The joy that Jesus speaks of here is none other than our heavenly home. He tells us plainly that He goes to prepare a place for us. For you. For me. For anyone who will trust and believe His promise. And this kind of promise can and does gladden our hearts, no matter what we are facing in life. Dreaded diagnosis? Heaven is our home. Horrific highway tragedy? Reunion awaits. Depression and sadness? The joy of the Lord is strength. So we fix our hearts and minds upon our Lord and His promise of heaven. Just as the baby was there for 9 months but hidden, so too is the joy of our Lord’s heavenly home. It’s always there for us, we just have to wait for it. The expectant mother comforts herself with the knowledge that there is an end to the anguish. She holds on despite her own pain and suffering, knowing and trusting that joy is right around the corner.

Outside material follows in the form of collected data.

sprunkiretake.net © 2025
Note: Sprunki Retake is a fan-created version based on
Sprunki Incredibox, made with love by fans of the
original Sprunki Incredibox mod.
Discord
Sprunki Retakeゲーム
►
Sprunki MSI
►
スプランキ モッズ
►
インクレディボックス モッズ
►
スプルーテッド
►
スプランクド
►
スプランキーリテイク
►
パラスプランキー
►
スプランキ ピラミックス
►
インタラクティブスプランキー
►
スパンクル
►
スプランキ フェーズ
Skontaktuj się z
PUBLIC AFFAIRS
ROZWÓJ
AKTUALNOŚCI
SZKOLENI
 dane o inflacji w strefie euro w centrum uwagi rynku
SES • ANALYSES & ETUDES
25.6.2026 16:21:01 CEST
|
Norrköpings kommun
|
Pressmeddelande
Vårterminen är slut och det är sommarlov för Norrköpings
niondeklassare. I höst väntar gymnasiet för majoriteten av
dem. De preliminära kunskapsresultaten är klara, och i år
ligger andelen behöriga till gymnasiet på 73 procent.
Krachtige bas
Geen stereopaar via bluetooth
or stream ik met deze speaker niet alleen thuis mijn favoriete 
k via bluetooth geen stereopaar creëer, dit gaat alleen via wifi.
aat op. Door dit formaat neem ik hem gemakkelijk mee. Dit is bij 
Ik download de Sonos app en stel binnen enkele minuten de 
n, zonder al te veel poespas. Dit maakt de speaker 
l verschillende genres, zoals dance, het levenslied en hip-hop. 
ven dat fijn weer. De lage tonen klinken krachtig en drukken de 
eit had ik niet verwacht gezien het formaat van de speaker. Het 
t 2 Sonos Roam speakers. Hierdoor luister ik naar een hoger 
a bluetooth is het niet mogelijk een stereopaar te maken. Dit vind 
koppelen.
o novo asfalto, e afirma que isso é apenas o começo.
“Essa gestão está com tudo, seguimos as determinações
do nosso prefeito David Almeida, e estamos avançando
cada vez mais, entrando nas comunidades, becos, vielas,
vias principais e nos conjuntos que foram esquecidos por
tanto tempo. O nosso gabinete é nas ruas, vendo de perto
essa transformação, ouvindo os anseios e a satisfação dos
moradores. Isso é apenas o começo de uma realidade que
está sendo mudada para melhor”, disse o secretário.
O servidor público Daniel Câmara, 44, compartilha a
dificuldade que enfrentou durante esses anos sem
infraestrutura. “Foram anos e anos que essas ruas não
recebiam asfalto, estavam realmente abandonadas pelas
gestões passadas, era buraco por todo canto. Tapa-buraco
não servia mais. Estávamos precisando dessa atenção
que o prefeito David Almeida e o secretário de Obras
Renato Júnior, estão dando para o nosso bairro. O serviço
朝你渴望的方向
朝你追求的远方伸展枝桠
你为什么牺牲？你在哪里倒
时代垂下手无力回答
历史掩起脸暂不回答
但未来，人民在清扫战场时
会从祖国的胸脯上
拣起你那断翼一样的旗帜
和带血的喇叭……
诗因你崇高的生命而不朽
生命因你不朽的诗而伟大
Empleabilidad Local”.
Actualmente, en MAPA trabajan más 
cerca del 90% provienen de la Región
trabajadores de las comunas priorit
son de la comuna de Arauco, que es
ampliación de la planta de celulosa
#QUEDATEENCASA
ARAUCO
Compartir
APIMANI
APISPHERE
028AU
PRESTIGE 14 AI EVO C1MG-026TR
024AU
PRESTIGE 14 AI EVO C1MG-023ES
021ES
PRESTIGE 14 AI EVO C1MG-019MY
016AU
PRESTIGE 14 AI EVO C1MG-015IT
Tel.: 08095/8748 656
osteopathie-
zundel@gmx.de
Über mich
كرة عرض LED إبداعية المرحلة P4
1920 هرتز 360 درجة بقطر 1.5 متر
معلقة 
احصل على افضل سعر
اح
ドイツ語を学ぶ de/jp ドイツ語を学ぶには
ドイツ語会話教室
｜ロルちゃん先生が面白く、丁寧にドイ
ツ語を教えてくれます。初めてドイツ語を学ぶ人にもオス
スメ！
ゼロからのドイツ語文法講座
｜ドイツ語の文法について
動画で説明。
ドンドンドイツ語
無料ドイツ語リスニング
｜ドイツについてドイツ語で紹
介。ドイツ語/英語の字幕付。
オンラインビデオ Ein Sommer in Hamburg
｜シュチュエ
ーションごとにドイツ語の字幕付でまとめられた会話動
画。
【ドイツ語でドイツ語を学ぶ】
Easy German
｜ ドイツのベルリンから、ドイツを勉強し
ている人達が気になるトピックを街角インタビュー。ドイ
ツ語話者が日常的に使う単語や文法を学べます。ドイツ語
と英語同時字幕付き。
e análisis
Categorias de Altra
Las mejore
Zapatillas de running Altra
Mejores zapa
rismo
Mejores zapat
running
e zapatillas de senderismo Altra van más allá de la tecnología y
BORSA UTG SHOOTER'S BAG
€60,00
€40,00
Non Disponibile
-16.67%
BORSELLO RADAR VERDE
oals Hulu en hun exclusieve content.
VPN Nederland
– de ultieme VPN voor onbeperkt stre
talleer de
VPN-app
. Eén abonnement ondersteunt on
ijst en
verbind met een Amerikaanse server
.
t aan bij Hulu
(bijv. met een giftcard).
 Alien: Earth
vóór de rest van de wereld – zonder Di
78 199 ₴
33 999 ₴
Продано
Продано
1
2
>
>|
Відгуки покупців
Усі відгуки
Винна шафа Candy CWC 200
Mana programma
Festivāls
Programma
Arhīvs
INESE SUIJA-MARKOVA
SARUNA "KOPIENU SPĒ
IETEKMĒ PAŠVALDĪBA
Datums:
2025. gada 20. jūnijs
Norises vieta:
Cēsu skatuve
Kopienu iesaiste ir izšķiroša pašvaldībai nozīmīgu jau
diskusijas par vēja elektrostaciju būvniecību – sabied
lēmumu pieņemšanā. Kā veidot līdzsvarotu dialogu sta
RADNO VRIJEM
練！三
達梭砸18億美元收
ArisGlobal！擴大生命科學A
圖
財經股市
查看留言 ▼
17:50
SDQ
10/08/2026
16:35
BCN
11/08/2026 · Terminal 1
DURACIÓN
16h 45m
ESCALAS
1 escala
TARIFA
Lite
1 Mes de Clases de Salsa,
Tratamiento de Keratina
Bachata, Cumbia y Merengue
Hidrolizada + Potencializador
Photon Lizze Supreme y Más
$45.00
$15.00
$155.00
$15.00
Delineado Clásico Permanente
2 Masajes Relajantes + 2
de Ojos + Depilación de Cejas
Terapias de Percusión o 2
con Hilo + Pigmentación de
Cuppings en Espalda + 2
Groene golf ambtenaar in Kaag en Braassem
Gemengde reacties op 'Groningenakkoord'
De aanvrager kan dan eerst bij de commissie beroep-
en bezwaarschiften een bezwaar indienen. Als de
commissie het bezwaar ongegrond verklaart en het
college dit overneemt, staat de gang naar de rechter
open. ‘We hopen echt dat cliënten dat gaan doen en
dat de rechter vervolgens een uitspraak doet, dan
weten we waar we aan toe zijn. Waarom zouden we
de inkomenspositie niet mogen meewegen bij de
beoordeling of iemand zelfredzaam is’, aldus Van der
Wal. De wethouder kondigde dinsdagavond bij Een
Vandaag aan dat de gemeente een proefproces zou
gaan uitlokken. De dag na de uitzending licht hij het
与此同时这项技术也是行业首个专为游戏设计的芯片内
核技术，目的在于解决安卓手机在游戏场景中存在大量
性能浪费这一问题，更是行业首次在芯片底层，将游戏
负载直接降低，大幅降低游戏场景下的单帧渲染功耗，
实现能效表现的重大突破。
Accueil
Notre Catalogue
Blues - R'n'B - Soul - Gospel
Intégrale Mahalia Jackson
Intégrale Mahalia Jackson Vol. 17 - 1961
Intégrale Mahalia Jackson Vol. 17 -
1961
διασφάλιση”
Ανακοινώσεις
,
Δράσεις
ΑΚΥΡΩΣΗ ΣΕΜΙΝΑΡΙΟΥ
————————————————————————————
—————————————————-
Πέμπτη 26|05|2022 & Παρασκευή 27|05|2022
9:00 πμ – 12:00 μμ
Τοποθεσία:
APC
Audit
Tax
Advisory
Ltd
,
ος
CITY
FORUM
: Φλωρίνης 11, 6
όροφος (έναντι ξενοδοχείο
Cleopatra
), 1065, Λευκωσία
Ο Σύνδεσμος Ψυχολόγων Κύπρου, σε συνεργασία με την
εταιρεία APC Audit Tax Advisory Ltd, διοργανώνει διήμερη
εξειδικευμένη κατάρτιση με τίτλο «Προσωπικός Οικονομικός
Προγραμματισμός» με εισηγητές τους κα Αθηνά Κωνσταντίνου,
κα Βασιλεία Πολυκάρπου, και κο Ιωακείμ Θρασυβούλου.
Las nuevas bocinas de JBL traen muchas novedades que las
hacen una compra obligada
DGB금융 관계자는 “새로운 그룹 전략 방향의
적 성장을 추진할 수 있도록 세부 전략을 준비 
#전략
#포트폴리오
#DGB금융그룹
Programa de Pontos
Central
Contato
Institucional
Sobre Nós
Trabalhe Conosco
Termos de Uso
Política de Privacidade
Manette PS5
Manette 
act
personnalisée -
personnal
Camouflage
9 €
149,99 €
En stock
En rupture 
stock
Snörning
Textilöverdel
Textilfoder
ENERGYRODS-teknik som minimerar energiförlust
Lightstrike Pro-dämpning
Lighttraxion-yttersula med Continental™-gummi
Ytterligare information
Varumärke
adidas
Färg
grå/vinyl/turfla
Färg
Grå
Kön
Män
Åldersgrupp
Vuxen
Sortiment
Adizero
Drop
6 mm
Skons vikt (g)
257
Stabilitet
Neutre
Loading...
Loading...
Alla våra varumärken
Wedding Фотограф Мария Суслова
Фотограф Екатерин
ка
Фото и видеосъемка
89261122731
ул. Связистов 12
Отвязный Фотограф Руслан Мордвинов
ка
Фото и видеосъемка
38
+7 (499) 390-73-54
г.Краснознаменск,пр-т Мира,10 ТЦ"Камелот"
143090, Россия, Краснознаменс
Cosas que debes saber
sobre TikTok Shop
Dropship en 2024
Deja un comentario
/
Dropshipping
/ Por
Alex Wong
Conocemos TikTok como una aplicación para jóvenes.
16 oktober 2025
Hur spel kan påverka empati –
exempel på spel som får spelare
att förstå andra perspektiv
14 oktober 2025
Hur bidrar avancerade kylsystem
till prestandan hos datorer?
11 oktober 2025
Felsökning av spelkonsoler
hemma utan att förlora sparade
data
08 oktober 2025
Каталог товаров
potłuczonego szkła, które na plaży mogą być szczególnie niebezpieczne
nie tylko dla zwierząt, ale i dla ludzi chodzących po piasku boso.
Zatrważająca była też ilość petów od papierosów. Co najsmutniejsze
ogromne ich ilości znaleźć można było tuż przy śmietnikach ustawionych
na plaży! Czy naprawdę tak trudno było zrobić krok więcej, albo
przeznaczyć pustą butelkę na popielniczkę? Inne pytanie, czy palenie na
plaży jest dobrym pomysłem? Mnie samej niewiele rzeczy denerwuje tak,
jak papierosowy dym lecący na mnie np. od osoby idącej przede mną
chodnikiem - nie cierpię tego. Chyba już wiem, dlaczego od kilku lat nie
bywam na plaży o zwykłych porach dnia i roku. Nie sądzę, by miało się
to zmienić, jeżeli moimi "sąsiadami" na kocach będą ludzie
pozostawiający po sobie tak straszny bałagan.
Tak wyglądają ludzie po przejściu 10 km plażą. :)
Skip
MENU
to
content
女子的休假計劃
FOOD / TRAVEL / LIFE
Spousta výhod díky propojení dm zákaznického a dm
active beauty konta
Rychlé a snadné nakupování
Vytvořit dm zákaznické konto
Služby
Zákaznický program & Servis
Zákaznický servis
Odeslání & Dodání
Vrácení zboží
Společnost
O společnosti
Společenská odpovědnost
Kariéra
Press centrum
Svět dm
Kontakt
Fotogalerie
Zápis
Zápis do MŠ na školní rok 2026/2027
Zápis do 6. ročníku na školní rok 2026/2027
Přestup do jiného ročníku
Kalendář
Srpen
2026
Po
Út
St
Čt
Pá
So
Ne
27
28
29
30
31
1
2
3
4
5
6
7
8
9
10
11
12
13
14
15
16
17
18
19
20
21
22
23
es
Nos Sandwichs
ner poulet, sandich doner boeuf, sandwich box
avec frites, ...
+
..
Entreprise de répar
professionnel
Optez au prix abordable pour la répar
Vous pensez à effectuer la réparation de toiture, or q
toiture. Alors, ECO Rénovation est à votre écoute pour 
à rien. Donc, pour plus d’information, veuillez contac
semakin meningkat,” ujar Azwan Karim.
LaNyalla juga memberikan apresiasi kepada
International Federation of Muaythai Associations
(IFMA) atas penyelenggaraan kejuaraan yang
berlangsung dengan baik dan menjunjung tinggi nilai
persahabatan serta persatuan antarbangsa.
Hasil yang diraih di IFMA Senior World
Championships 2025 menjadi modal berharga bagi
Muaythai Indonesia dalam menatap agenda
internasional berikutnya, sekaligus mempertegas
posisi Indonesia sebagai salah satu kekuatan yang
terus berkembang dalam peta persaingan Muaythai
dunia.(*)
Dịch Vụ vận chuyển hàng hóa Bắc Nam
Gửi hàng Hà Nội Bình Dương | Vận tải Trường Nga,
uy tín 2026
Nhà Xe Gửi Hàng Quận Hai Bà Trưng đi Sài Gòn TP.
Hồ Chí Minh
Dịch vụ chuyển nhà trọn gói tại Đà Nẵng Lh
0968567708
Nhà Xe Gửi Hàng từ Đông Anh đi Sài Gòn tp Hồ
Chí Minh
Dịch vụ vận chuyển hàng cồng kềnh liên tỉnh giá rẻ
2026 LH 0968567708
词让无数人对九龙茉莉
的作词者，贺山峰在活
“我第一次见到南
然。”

And even as we wait for the pure and eternal joy of heaven, we are granted some comforts along the way. God has given us each other. The Christian community and family of God who care for one another. We bear each others burdens. We reach out with love when someone is facing a tough time. If you remember the horrific tragedy of the Humboldt Broncos bus crash back in 2018, you remember how terrible it was. The gofundme donation campaign started out with a goal of $100,000 but ended with $15.2 million. What a massive outpouring of love and support and care in action. We can do likewise on smaller scales when we visit the sick and the suffering and when people are having facing hard times. We don’t need to have all the answers. We simply need to show that we care, just as God does for us.
We also think of the comforts and blessed assurance that we have in our Lord’s Sacraments. We are Baptized into Christ. We are forgiven our sins. We are washed clean by our Lord’s grace. He gives us the medicine of immortality in Holy Communion. He strengthens us in our trials, especially when we are feeling rundown and empty. He fills us with the good things of His Kingdom. It’s amazing that the Lord of all comfort and joy sympathizes with our pain. He is never far from us. And in the midst of suffering, He says that we ought to take heart for all the troubles the world can throw at you, He has overcome the world. A future of pure joy awaits all who trust in our Lord’s promise. For Christ is Risen! He is Risen Indeed! Alleluia!